Lloyd’s has unveiled a systemic risk scenario that models the potential worldwide economic fallout resulting from extreme weather events leading to food and water shocks. The estimated loss over a five-year span, as per the model, stands at a staggering $5 trillion.
This scenario delves into a hypothetical yet plausible uptick in extreme weather events, intimately tied to the climate change narrative, that could trigger crop failures in vital agricultural regions, subsequently causing severe global shortages of food and water. As the scenario unfolds, it paints a grim picture of widespread disruption, damage, and substantial economic losses. This, in turn, could spark profound shifts in geopolitical alignments and consumer behaviours.
This research is the inaugural instalment in a series of nine systemic risk scenarios and has been meticulously crafted by Lloyd’s Futureset in collaboration with the Cambridge Centre for Risk Studies. Its objective is to empower risk owners with a profound understanding of their exposure to critical threats, such as extreme weather, while highlighting the pivotal role of risk mitigation and insurance protection in bolstering resilience.
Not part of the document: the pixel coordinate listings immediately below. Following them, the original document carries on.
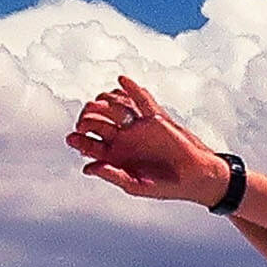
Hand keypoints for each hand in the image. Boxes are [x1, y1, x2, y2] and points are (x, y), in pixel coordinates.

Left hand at [68, 75, 234, 205]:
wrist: (194, 176)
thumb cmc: (165, 186)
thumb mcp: (136, 185)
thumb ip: (112, 175)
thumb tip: (87, 169)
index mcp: (115, 157)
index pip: (91, 145)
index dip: (79, 140)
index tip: (71, 138)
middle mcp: (123, 140)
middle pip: (97, 122)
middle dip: (88, 119)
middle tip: (85, 121)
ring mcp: (138, 128)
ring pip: (115, 109)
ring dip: (104, 103)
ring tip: (100, 103)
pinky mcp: (155, 119)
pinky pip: (141, 100)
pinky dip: (132, 89)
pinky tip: (122, 80)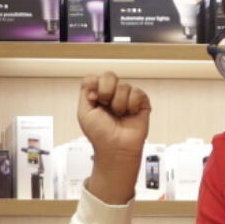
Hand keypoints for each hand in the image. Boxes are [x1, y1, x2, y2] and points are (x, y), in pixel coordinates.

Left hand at [77, 72, 150, 204]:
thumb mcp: (84, 113)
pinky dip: (131, 105)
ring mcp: (126, 96)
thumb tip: (93, 81)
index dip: (94, 86)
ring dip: (118, 103)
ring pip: (123, 85)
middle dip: (106, 92)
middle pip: (109, 76)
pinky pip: (137, 92)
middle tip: (106, 107)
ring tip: (119, 115)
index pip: (94, 78)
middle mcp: (111, 94)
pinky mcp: (141, 101)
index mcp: (97, 95)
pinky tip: (129, 114)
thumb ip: (85, 93)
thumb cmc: (100, 134)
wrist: (116, 147)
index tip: (94, 100)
The initiative is supported by an innovative data tool providing businesses, governments, and insurers with a data-driven financial impact assessment of the most critical global threats confronting society today. It considers the gross domestic product (GDP) impact of extreme events across 107 countries, categorised by three levels of severity: major, severe, and extreme.
In addition to the global outlook, the data tool features regional analyses, shedding light on potential economic losses in case events are regionally concentrated. The recovery period for individual countries or regions is contingent on their economic structure, exposure levels, and overall resilience.
For instance, if an extreme event of this nature were to focus on Greater China, the area would experience the most significant financial impact, resulting in economic losses of $4.6 trillion over five years. Asia Pacific would closely follow, facing losses of $4.5 trillion. In terms of a percentage share of GDP, the Caribbean would bear the brunt if an event were to focus on its shores, translating to a 19% loss of GDP over the five-year period.
The research underscores a substantial climate risk protection gap, with estimates suggesting that only a third of the global economic losses caused by extreme weather and climate-related risks are presently insured.
Lloyd’s CEO John Neal said that the market will continue to use its convening power to support global risk resilience for both companies and countries.
“Lloyd’s is committed to building society’s understanding and resilience around systemic risk and protecting our customers against increasing climate threats. It is critical that our market continues to collaborate with the public and private sectors to address this challenge at scale and ensure a sustainable future for all,” Neal said.
“The global economy is becoming more complex and increasingly subject to systemic threats. We are delighted to work with Lloyd's, and others, to help businesses and policymakers explore the potential impacts of these scenarios,” Cambridge Centre for Risk Studies systemic risks executive director Dr Trevor Maynard said.